**Problem description**:
Retype every line of the records below, character for character.

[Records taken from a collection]
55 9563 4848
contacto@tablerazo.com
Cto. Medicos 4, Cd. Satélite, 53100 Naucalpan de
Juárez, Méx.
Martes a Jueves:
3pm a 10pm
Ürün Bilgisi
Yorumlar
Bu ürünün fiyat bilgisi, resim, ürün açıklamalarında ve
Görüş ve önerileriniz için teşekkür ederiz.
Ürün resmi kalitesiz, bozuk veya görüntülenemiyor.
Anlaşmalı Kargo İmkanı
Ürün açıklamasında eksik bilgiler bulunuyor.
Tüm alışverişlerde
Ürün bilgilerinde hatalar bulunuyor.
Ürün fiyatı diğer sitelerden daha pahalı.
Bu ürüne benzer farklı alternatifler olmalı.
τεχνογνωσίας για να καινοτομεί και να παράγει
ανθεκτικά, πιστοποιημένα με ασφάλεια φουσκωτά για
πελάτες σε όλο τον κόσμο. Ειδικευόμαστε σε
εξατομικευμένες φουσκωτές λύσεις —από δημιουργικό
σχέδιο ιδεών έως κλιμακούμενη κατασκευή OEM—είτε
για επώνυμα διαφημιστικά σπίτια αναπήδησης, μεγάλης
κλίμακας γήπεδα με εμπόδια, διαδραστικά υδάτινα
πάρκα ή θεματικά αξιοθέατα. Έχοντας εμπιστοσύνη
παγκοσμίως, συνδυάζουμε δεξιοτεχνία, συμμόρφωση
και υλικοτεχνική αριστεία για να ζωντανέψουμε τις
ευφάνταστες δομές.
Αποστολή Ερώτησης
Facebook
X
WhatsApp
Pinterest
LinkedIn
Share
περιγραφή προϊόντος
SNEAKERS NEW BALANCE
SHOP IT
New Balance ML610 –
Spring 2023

**Answer to this task**:
55 9563 4848
contacto@tablerazo.com
Cto. Medicos 4, Cd. Satélite, 53100 Naucalpan de
Juárez, Méx.
Martes a Jueves:
3pm a 10pm
Ürün Bilgisi
Yorumlar
Bu ürünün fiyat bilgisi, resim, ürün açıklamalarında ve
Görüş ve önerileriniz için teşekkür ederiz.
Ürün resmi kalitesiz, bozuk veya görüntülenemiyor.
Anlaşmalı Kargo İmkanı
Ürün açıklamasında eksik bilgiler bulunuyor.
Tüm alışverişlerde
Ürün bilgilerinde hatalar bulunuyor.
Ürün fiyatı diğer sitelerden daha pahalı.
Bu ürüne benzer farklı alternatifler olmalı.
τεχνογνωσίας για να καινοτομεί και να παράγει
ανθεκτικά, πιστοποιημένα με ασφάλεια φουσκωτά για
πελάτες σε όλο τον κόσμο. Ειδικευόμαστε σε
εξατομικευμένες φουσκωτές λύσεις —από δημιουργικό
σχέδιο ιδεών έως κλιμακούμενη κατασκευή OEM—είτε
για επώνυμα διαφημιστικά σπίτια αναπήδησης, μεγάλης
κλίμακας γήπεδα με εμπόδια, διαδραστικά υδάτινα
πάρκα ή θεματικά αξιοθέατα. Έχοντας εμπιστοσύνη
παγκοσμίως, συνδυάζουμε δεξιοτεχνία, συμμόρφωση
και υλικοτεχνική αριστεία για να ζωντανέψουμε τις
ευφάνταστες δομές.
Αποστολή Ερώτησης
Facebook
X
WhatsApp
Pinterest
LinkedIn
Share
περιγραφή προϊόντος
SNEAKERS NEW BALANCE
SHOP IT
New Balance ML610 –
Spring 2023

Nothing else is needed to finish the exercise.